Yes, I drive a Volkswagen. And yes, it’s a diesel. A 2013 Golf TDI, to be exact. There, I’ve come clean. Well, not quite. Because apparently, it’s not the “clean” diesel I thought I’d bought. Turns out it may not produce 90% fewer sooty emissions than former diesel engines or 20 percent fewer carbon emissions than gasoline engines after all. According to EPA regulators, VW rigged engine management software in certain diesel cars to turn on emission controls only when being tested in order to pass strict environmental standards tests. On the road, those cars would emit up to 40 times more harmful pollutants.

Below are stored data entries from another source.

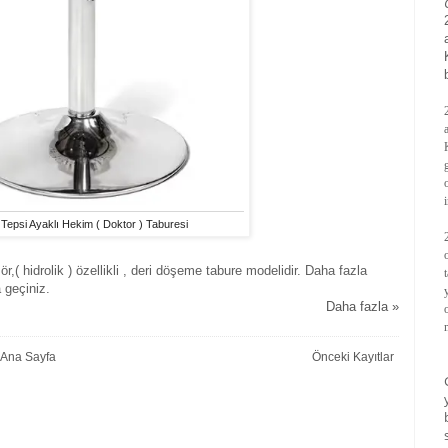
Tepsi Ayaklı Hekim ( Doktor ) Taburesi
,( hidrolik ) özellikli , deri döşeme tabure modelidir. Daha fazla
a geçiniz.
Daha fazla »
Ana Sayfa
Önceki Kayıtlar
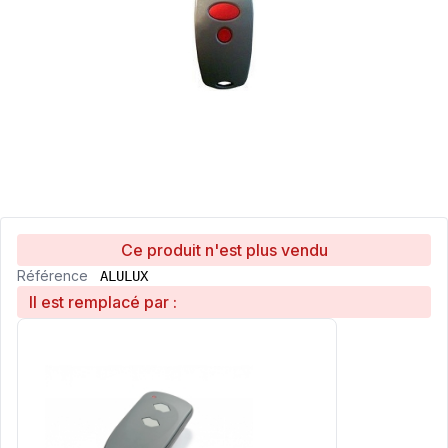
Ce produit n'est plus vendu
Référence
ALULUX
Il est remplacé par :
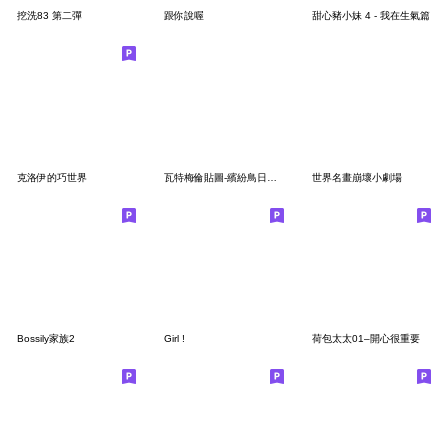
挖洗83 第二彈
跟你說喔
甜心豬小妹 4 - 我在生氣篇
克洛伊的巧世界
瓦特梅倫貼圖-繽紛鳥日子(Revised Version)
世界名畫崩壞小劇場
Bossily家族2
Girl !
荷包太太01–開心很重要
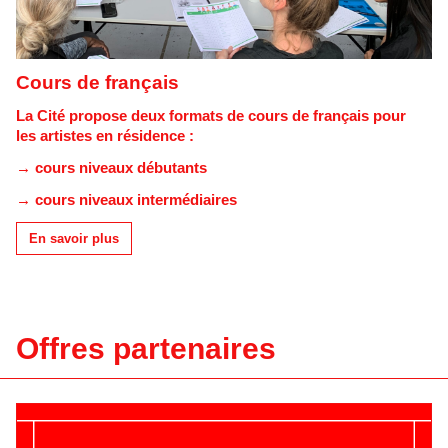
Cours de français
La Cité propose deux formats de cours de français pour
les artistes en résidence :
→ cours niveaux débutants
→ cours niveaux intermédiaires
En savoir plus
Offres partenaires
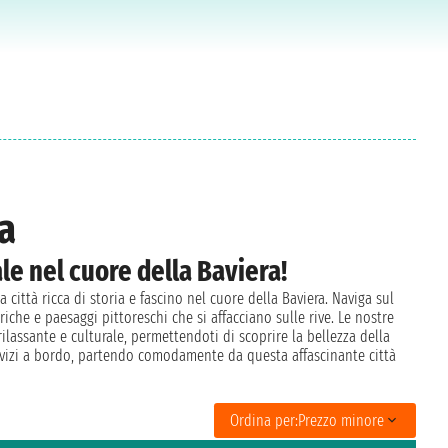
a
ale nel cuore della Baviera!
 città ricca di storia e fascino nel cuore della Baviera. Naviga sul
iche e paesaggi pittoreschi che si affacciano sulle rive. Le nostre
ilassante e culturale, permettendoti di scoprire la bellezza della
ervizi a bordo, partendo comodamente da questa affascinante città
Ordina per:
Prezzo minore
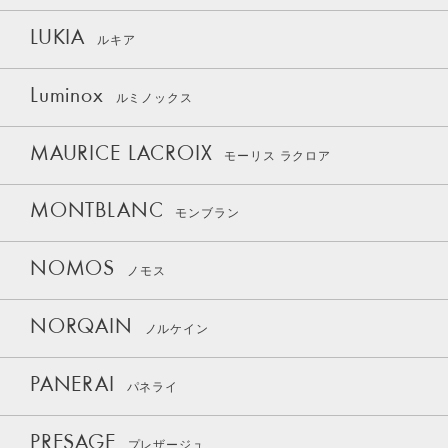
LUKIA
ルキア
Luminox
ルミノックス
MAURICE LACROIX
モーリス ラクロア
MONTBLANC
モンブラン
NOMOS
ノモス
NORQAIN
ノルケイン
PANERAI
パネライ
PRESAGE
プレザージュ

And there’s a very good chance my car is one of them.
So as I sat there ogling the odometer in disbelief, I wasn’t congratulating myself for surviving two back-to-back 50,000-mile years. I wasn’t rocking out to the top hits on my premium Dynaudio sound system. I wasn’t high-fiving the leather-wrapped steering wheel of my faithful friend, the car that had taken me back and forth 200 miles a day, four days a week, for the past two years – the best, most fun, fuel-efficient and environmentally friendly car I’d ever owned. No, I was still reeling from the revelation that it was all just a big, bald-faced lie.
For me and thousands other VW drivers, it feels like some sick, twisted game of gotcha. And the worst part? It’s a game with no winners.